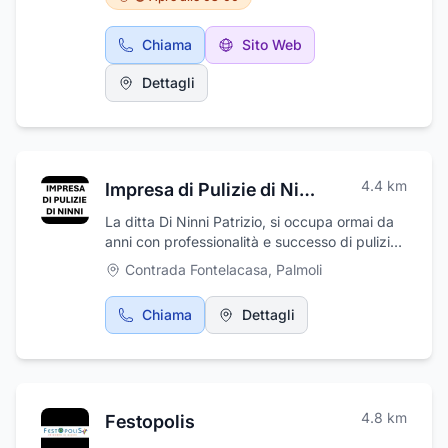
Un’azienda di fiducia, rivolta a soddisfare in
maniera ottimale le esigenze dei propri clienti,
Chiama
Sito Web
proponendo loro un vasto assortimento di
zanzariere motorizzata, ad incasso, tende
Dettagli
tecniche, zanzariere verticali con catena,
zanzariere con carrarmato, tapparelle
avvolgibili su misura, zanzariere senza guida
pavimento, tapparelle in alluminio, reti per
zanzariere, zanzariere a soffietto, tapparelle
4.4
km
Impresa di Pulizie di Ninni
d'acciaio, zanzariere su misura, tapparelle in
pvc, zanzariere a molla e zanzariere per
La ditta Di Ninni Patrizio, si occupa ormai da
porte-finestre.
anni con professionalità e successo di pulizie
sia civili che industriali, pulizie di
Contrada Fontelacasa
,
Palmoli
appartamenti, di condomini e di uffici. Offre
servizi di pulizia per qualsiasi tipo di evento e
Chiama
Dettagli
manifestazione. Inoltre, si occupa di
levigature marmo e trattamenti cotto.
4.8
km
Festopolis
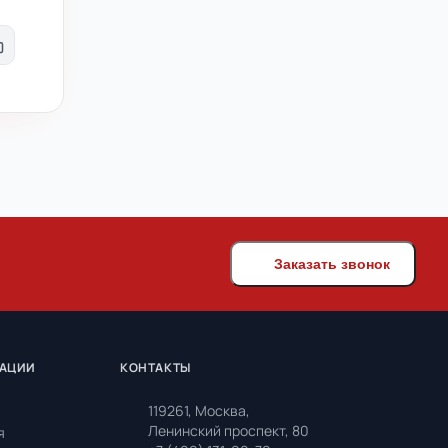
Заказать звонок
ЗАЦИИ
КОНТАКТЫ
119261, Москва,
Ленинский проспект, 80
я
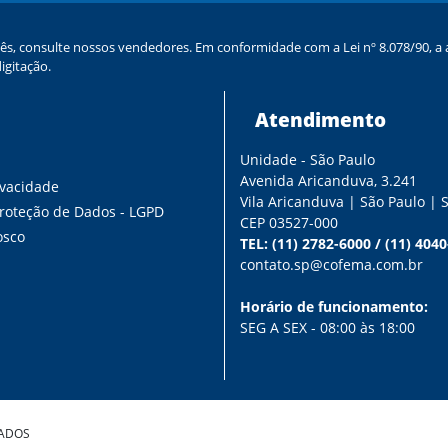
ês, consulte nossos vendedores. Em conformidade com a Lei nº 8.078/90, a a
igitação.
Atendimento
Unidade - São Paulo
s
Avenida Aricanduva, 3.241
ivacidade
Vila Aricanduva | São Paulo | 
Proteção de Dados - LGPD
CEP 03527-000
osco
TEL:
(11) 2782-6000
/
(11) 404
contato.sp@cofema.com.br
Horário de funcionamento:
SEG A SEX - 08:00 às 18:00
VADOS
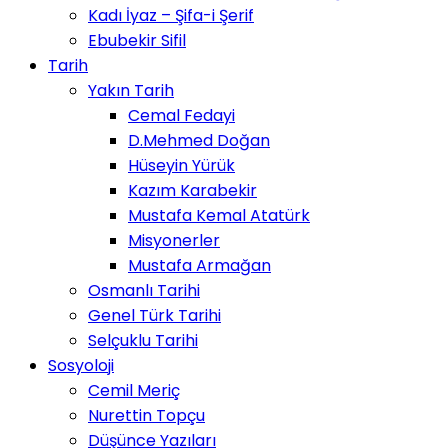
Kadı İyaz – Şifa-i Şerif
Ebubekir Sifil
Tarih
Yakın Tarih
Cemal Fedayi
D.Mehmed Doğan
Hüseyin Yürük
Kazım Karabekir
Mustafa Kemal Atatürk
Misyonerler
Mustafa Armağan
Osmanlı Tarihi
Genel Türk Tarihi
Selçuklu Tarihi
Sosyoloji
Cemil Meriç
Nurettin Topçu
Düşünce Yazıları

What is required: Reproduce the text of all the records above with every occurrence of "Dettagli" changed to "Informazioni" and everything else left unchanged. Leave the pictures out of the answer.

Result of the task:
Un’azienda di fiducia, rivolta a soddisfare in
maniera ottimale le esigenze dei propri clienti,
Chiama
Sito Web
proponendo loro un vasto assortimento di
zanzariere motorizzata, ad incasso, tende
Informazioni
tecniche, zanzariere verticali con catena,
zanzariere con carrarmato, tapparelle
avvolgibili su misura, zanzariere senza guida
pavimento, tapparelle in alluminio, reti per
zanzariere, zanzariere a soffietto, tapparelle
4.4
km
Impresa di Pulizie di Ninni
d'acciaio, zanzariere su misura, tapparelle in
pvc, zanzariere a molla e zanzariere per
La ditta Di Ninni Patrizio, si occupa ormai da
porte-finestre.
anni con professionalità e successo di pulizie
sia civili che industriali, pulizie di
Contrada Fontelacasa
,
Palmoli
appartamenti, di condomini e di uffici. Offre
servizi di pulizia per qualsiasi tipo di evento e
Chiama
Informazioni
manifestazione. Inoltre, si occupa di
levigature marmo e trattamenti cotto.
4.8
km
Festopolis
Заказать звонок
ЗАЦИИ
КОНТАКТЫ
119261, Москва,
Ленинский проспект, 80
я
ês, consulte nossos vendedores. Em conformidade com a Lei nº 8.078/90, a a
igitação.
Atendimento
Unidade - São Paulo
s
Avenida Aricanduva, 3.241
ivacidade
Vila Aricanduva | São Paulo | 
Proteção de Dados - LGPD
CEP 03527-000
osco
TEL:
(11) 2782-6000
/
(11) 404
contato.sp@cofema.com.br
Horário de funcionamento:
SEG A SEX - 08:00 às 18:00
VADOS
Kadı İyaz – Şifa-i Şerif
Ebubekir Sifil
Tarih
Yakın Tarih
Cemal Fedayi
D.Mehmed Doğan
Hüseyin Yürük
Kazım Karabekir
Mustafa Kemal Atatürk
Misyonerler
Mustafa Armağan
Osmanlı Tarihi
Genel Türk Tarihi
Selçuklu Tarihi
Sosyoloji
Cemil Meriç
Nurettin Topçu
Düşünce Yazıları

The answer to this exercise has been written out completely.